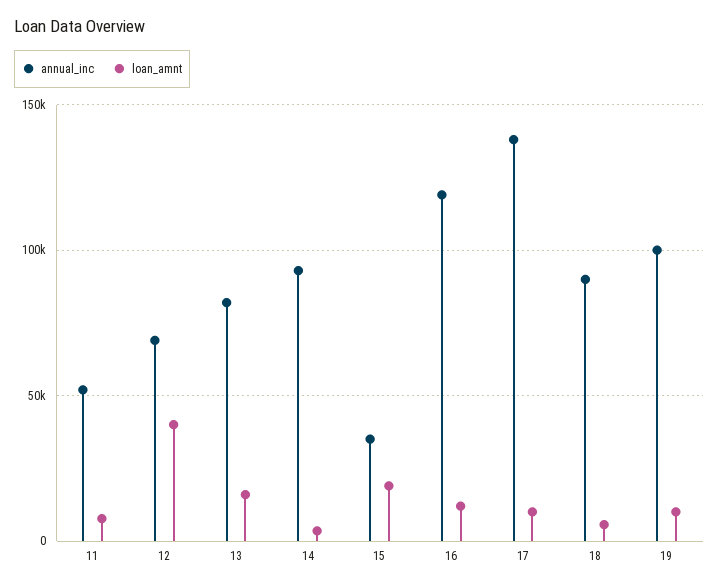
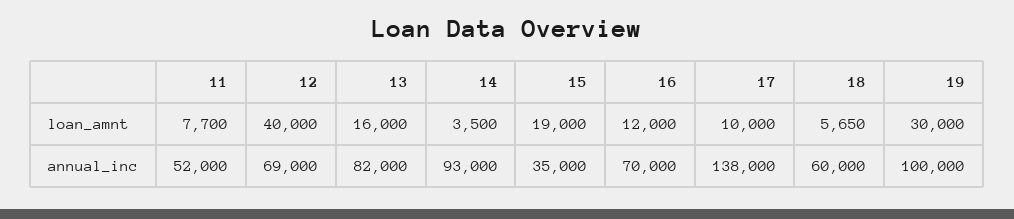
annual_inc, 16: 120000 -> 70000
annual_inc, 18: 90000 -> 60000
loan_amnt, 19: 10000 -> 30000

··········

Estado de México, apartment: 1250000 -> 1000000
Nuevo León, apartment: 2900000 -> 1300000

··········

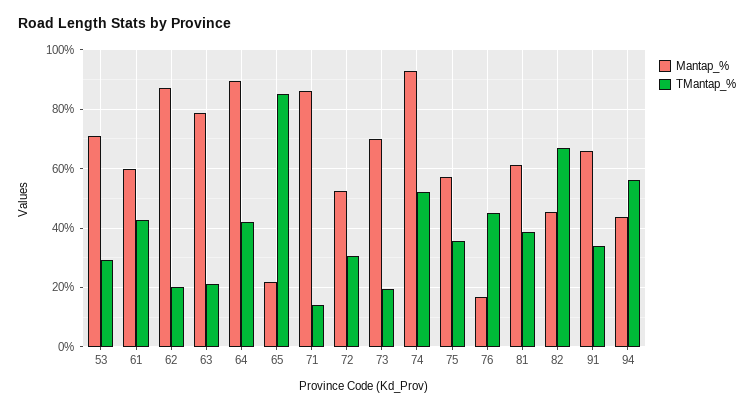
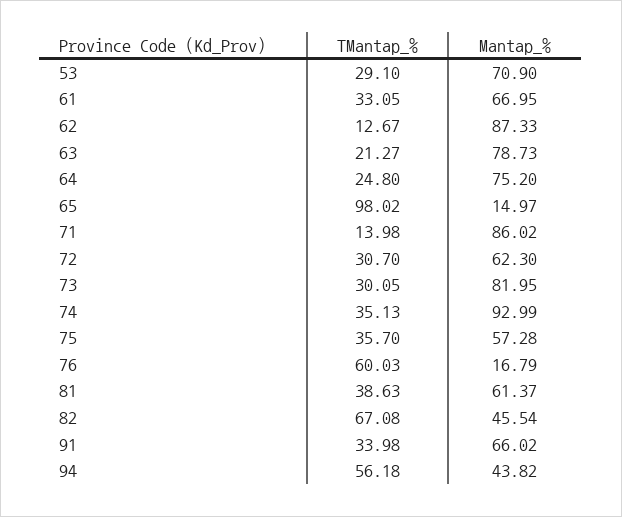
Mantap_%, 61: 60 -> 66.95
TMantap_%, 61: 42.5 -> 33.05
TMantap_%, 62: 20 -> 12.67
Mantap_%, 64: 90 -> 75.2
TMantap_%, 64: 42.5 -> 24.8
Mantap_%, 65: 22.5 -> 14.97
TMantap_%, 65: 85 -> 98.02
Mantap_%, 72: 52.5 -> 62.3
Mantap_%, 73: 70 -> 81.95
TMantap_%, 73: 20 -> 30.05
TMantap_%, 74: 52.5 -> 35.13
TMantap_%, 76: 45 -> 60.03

··········

__PROBLEM DESCRIPTION__. Copy out precisely the lines from the line with "Estado de México, apartment: 1250000" to the line with "Nuevo León, apartment: 2900000 -> 1300000" in the material above, including those two lines and omitting all the rest.

__FINISHED EXERCISE__.
Estado de México, apartment: 1250000 -> 1000000
Nuevo León, apartment: 2900000 -> 1300000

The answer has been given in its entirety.